Was there no anodyne for this recurring agony? He dared not drown it in drink. What might he not say under its influence? The consolations of religion, or rather of the Church, which he had always understood to be a sort of mental chloroform for uneasy consciences, did not seem to meet his case. The thought of John's danger never troubled him—John's possible death. The superstitious terror was for himself alone. He wanted a religion which would adhere to him of its own accord, and be in the way when needed; and he tried various kinds recommended for the purpose, but—without effect.
Perhaps a religion for self-centred people remains to be invented. Even religiosity (the patent medicine of the spiritual life of the age—the universal pain-killer)—even religiosity, though it meets almost all requirements, does not quite fill that gap.
Colonel Tempest became subject to long attacks of nervous irritation and depression. He ceased to be a good, and consequently a popular, companion. His health, never strong, always abused, began to waver. At fifty-five he looked thin and aged. He had come before his time to the evil days and the years which have no pleasure in them.
As he turned out of St. George's Church, Hanover Square, on this particular spring afternoon, whither he had gone to assist at a certain fashionable wedding at which his daughter Diana had officiated as bridesmaid, he looked broken down and feeble beyond his years.
A broad-shouldered, dark man elbowed his way through the throng of footmen and spectators, and came up with him.
"Are not you going back to the house?" he asked.
"No," said Colonel Tempest—"I hate weddings! I hate the whole thing. I only went to have a look at my child, who was bridesmaid. Di is my only daughter, but I don't see much of her; others take care of that." His tone was pathetic. He had gradually come to believe that his child had been wrested from him by Mrs.

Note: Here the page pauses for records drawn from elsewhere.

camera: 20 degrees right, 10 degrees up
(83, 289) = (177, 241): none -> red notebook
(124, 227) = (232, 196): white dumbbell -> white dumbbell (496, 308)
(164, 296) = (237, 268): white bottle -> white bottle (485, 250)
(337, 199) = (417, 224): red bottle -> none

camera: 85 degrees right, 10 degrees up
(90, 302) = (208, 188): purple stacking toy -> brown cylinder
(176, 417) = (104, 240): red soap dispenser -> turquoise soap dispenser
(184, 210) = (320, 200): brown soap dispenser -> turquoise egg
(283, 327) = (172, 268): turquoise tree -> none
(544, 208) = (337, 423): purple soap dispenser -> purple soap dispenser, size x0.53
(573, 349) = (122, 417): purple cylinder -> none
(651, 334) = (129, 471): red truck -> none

Courtenay, and that he was a defrauded parent.
"I am not going to the house, either," said John Tempest, for it was he. "I don't hate weddings, but I detest that one. Do you mind coming down to my club? I have not seen you really to speak to since I came back. I want to have a talk with you about Archie; he seems to have been improving the shining hours during these three years I have been away."

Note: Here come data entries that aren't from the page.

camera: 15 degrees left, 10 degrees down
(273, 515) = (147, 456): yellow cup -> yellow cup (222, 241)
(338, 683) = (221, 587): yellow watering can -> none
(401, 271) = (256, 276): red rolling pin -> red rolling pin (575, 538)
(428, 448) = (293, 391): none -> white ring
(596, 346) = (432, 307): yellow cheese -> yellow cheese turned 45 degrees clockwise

Colonel Tempest winced jealously. He knew John had paid the considerable debts that Archie had contrived to amass, not only during the short time he was at Oxford, before he left to cram for the army, but also at Sandhurst. But Colonel Tempest had felt no gratitude on that score. Was not all John's wealth Archie's by right? and John must know it. Men do not grow up in ignorance of such a fact as a slur on their parentage. What was a dole of a few hundred pounds now and again, when a man was wrongfully keeping possession of many thousands?
"Young men are all alike," said Colonel Tempest, testily. "Archie is no worse than the rest. Poor fellow, it's very little I can do for him! It's deuced expensive living in the Guards; I found it so myself."